**WHAT YOU SHOULD DO**
Pull out every line of the material below that contains the word "this".

[Saved data entries]
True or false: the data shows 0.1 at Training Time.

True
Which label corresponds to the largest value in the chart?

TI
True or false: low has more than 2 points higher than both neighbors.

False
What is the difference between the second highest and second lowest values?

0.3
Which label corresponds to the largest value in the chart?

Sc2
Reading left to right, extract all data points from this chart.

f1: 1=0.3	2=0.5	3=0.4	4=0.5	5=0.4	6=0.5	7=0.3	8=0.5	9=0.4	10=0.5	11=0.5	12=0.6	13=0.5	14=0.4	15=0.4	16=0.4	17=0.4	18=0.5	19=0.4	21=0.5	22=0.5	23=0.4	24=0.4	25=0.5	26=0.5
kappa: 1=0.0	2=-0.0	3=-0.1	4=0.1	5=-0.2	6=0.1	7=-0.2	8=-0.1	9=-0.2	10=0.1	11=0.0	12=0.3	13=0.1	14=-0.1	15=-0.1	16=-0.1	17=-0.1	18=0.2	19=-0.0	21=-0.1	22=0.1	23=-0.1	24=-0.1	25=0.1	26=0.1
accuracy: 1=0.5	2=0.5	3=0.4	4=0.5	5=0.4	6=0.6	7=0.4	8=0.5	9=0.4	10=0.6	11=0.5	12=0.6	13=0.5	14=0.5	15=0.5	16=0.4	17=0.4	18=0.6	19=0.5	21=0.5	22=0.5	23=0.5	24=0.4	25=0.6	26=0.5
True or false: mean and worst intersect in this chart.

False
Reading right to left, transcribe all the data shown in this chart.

**EXERCISE ANSWER**
Reading left to right, extract all data points from this chart.
True or false: mean and worst intersect in this chart.
Reading right to left, transcribe all the data shown in this chart.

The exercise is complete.